▸ **EXTRACTED ENTRIES**

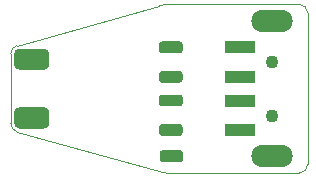
<source format=gts>
%TF.GenerationSoftware,KiCad,Pcbnew,(6.0.4-0)*%
%TF.CreationDate,2022-06-01T18:17:49+12:00*%
%TF.ProjectId,usba_caddy,75736261-5f63-4616-9464-792e6b696361,rev?*%
%TF.SameCoordinates,PX6bf4b80PY4944400*%
%TF.FileFunction,Soldermask,Top*%
%TF.FilePolarity,Negative*%
%FSLAX46Y46*%
G04 Gerber Fmt 4.6, Leading zero omitted, Abs format (unit mm)*
G04 Created by KiCad (PCBNEW (6.0.4-0)) date 2022-06-01 18:17:49*
%MOMM*%
%LPD*%
G01*
G04 APERTURE LIST*
%TA.AperFunction,Profile*%
%ADD10C,0.100000*%
%TD*%
%ADD11O,3.500000X1.900000*%
%ADD12R,2.500000X1.100000*%
%ADD13C,1.100000*%
G04 APERTURE END LIST*
D10*
X4025005Y14299979D02*
G75*
G03*
X3500000Y13625000I171395J-674979D01*
G01*
X16050000Y17675000D02*
X4025000Y14300000D01*
X16025000Y3650000D02*
X4000000Y7025000D01*
X27900000Y3500000D02*
G75*
G03*
X28650000Y4250000I0J750000D01*
G01*
X16024998Y3649996D02*
G75*
G03*
X16700000Y3500000I675002J1443804D01*
G01*
X28650000Y4250000D02*
X28650000Y17050000D01*
X28650000Y17050000D02*
G75*
G03*
X27900000Y17800000I-750000J0D01*
G01*
X16700000Y3500000D02*
X27900000Y3500000D01*
X3500482Y7724983D02*
G75*
G03*
X4000000Y7025000I704918J-25183D01*
G01*
X3500000Y7725000D02*
X3500000Y13625000D01*
X27900000Y17800000D02*
X16700000Y17800000D01*
X16700000Y17800000D02*
G75*
G03*
X16050000Y17675000I0J-1752500D01*
G01*
%TO.C,WHT*%
G36*
G01*
X17800000Y11150000D02*
X16300000Y11150000D01*
G75*
G02*
X16050000Y11400000I0J250000D01*
G01*
X16050000Y11900000D01*
G75*
G02*
X16300000Y12150000I250000J0D01*
G01*
X17800000Y12150000D01*
G75*
G02*
X18050000Y11900000I0J-250000D01*
G01*
X18050000Y11400000D01*
G75*
G02*
X17800000Y11150000I-250000J0D01*
G01*
G37*
%TD*%
%TO.C,SHD*%
G36*
G01*
X17852000Y4426400D02*
X16352000Y4426400D01*
G75*
G02*
X16102000Y4676400I0J250000D01*
G01*
X16102000Y5176400D01*
G75*
G02*
X16352000Y5426400I250000J0D01*
G01*
X17852000Y5426400D01*
G75*
G02*
X18102000Y5176400I0J-250000D01*
G01*
X18102000Y4676400D01*
G75*
G02*
X17852000Y4426400I-250000J0D01*
G01*
G37*
%TD*%
%TO.C,GRN*%
G36*
G01*
X17800000Y9150000D02*
X16300000Y9150000D01*
G75*
G02*
X16050000Y9400000I0J250000D01*
G01*
X16050000Y9900000D01*
G75*
G02*
X16300000Y10150000I250000J0D01*
G01*
X17800000Y10150000D01*
G75*
G02*
X18050000Y9900000I0J-250000D01*
G01*
X18050000Y9400000D01*
G75*
G02*
X17800000Y9150000I-250000J0D01*
G01*
G37*
%TD*%
%TO.C,BLK*%
G36*
G01*
X17800000Y6650000D02*
X16300000Y6650000D01*
G75*
G02*
X16050000Y6900000I0J250000D01*
G01*
X16050000Y7400000D01*
G75*
G02*
X16300000Y7650000I250000J0D01*
G01*
X17800000Y7650000D01*
G75*
G02*
X18050000Y7400000I0J-250000D01*
G01*
X18050000Y6900000D01*
G75*
G02*
X17800000Y6650000I-250000J0D01*
G01*
G37*
%TD*%
D11*
%TO.C,USBA_PLUG*%
X25650000Y16350000D03*
X25650000Y4950000D03*
D12*
X22900000Y7150000D03*
X22900000Y9650000D03*
X22900000Y11650000D03*
X22900000Y14150000D03*
D13*
X25650000Y12950000D03*
X25650000Y8350000D03*
%TD*%
%TO.C,*%
G36*
G01*
X6325000Y12250000D02*
X4225000Y12250000D01*
G75*
G02*
X3775000Y12700000I0J450000D01*
G01*
X3775000Y13600000D01*
G75*
G02*
X4225000Y14050000I450000J0D01*
G01*
X6325000Y14050000D01*
G75*
G02*
X6775000Y13600000I0J-450000D01*
G01*
X6775000Y12700000D01*
G75*
G02*
X6325000Y12250000I-450000J0D01*
G01*
G37*
%TD*%
%TO.C,RED*%
G36*
G01*
X17800000Y13650000D02*
X16300000Y13650000D01*
G75*
G02*
X16050000Y13900000I0J250000D01*
G01*
X16050000Y14400000D01*
G75*
G02*
X16300000Y14650000I250000J0D01*
G01*
X17800000Y14650000D01*
G75*
G02*
X18050000Y14400000I0J-250000D01*
G01*
X18050000Y13900000D01*
G75*
G02*
X17800000Y13650000I-250000J0D01*
G01*
G37*
%TD*%
%TO.C,*%
G36*
G01*
X6324999Y7275000D02*
X4224999Y7275000D01*
G75*
G02*
X3774999Y7725000I0J450000D01*
G01*
X3774999Y8625000D01*
G75*
G02*
X4224999Y9075000I450000J0D01*
G01*
X6324999Y9075000D01*
G75*
G02*
X6774999Y8625000I0J-450000D01*
G01*
X6774999Y7725000D01*
G75*
G02*
X6324999Y7275000I-450000J0D01*
G01*
G37*
%TD*%
M02*

</source>
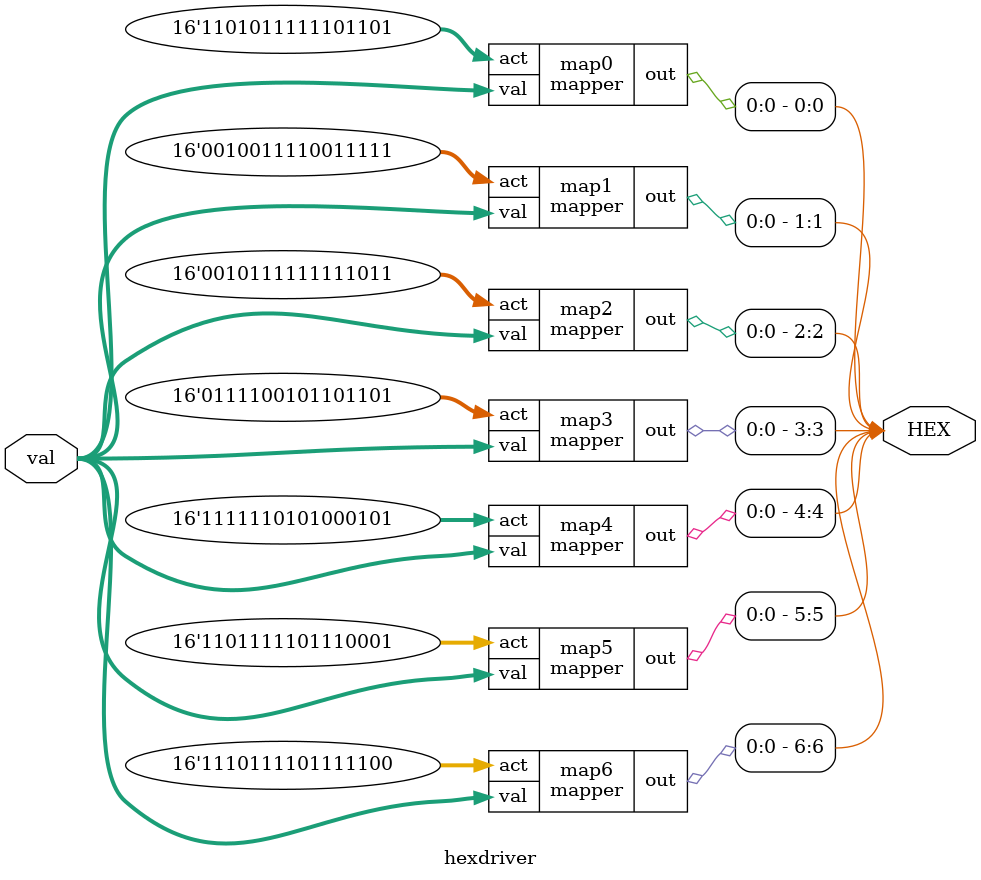
<source format=sv>

module mapper (input [3:0] val, input [15:0] act, output logic out);
	always_comb begin out = ~act[val]; end
endmodule
// hexdriver module converts 4 bit binary number to
// hexadecimal 7-seg display code
module hexdriver (input [3:0] val, output logic [6:0] HEX);
	// mapping input bits to desired activations
	mapper map0 (.val(val), .act(16'd55277), .out(HEX[0])); // top
	mapper map1 (.val(val), .act(16'd10143), .out(HEX[1])); // upper right side
	mapper map2 (.val(val), .act(16'd12283), .out(HEX[2])); // lower right side
	mapper map3 (.val(val), .act(16'd31085), .out(HEX[3])); // bottom
	mapper map4 (.val(val), .act(16'd64837), .out(HEX[4])); // lower left side
	mapper map5 (.val(val), .act(16'd57201), .out(HEX[5])); // upper left side
	mapper map6 (.val(val), .act(16'd61308), .out(HEX[6])); // bridge
endmodule

</source>
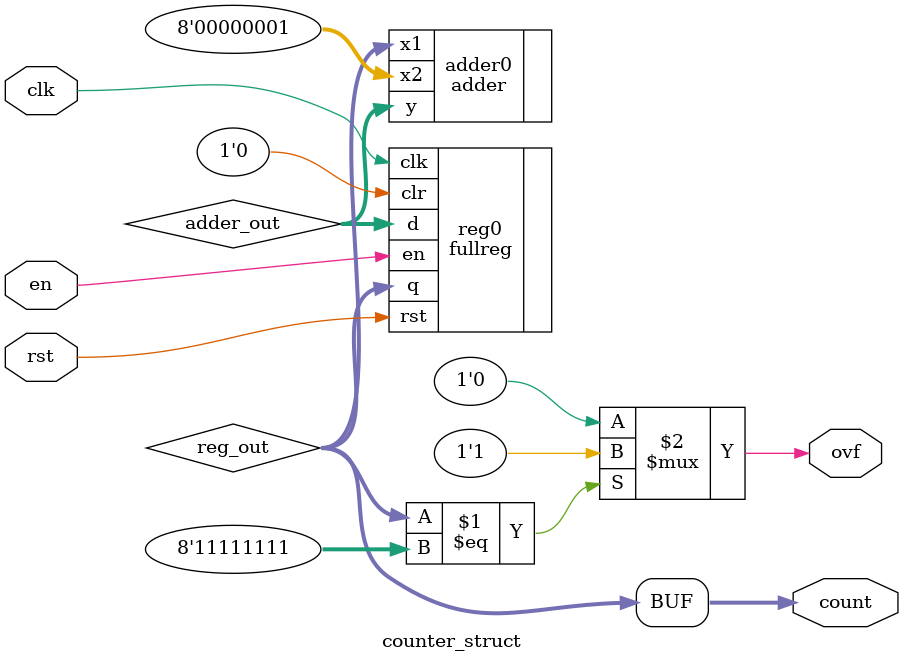
<source format=v>
`timescale 1ns / 1ps


module counter_struct(
    input clk,
    input en,    
    input rst,
    output [7:0]count,
    output ovf 
    );
    
    wire [7:0]adder_out,reg_out;
    
    
    fullreg #(.N(8)) reg0
    (
    .d(adder_out),
    .q(reg_out),
    .clk(clk),
    .en(en),
    .rst(rst),
    .clr(1'b0)
    );
    
    adder #(.N(8)) adder0
    (
    .x1(reg_out),
    .x2(8'd1),
    .y(adder_out)    
    );
    
    assign ovf=(reg_out==8'd255)?1'b1:1'b0;
    
//     comparer #(.N(8)) comparer0
//    (
//    .x1(reg_out),
//    .x2(8'd255),
//    .y(ovf)    
//    );
    
    assign count=reg_out;

endmodule

</source>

▸ **EXERCISE**
Lines in the material above that include the string "input" should be listed.

▸ **SOLUTION TO THIS TASK**
module mapper (input [3:0] val, input [15:0] act, output logic out);
module hexdriver (input [3:0] val, output logic [6:0] HEX);
	// mapping input bits to desired activations
    input clk,
    input en,    
    input rst,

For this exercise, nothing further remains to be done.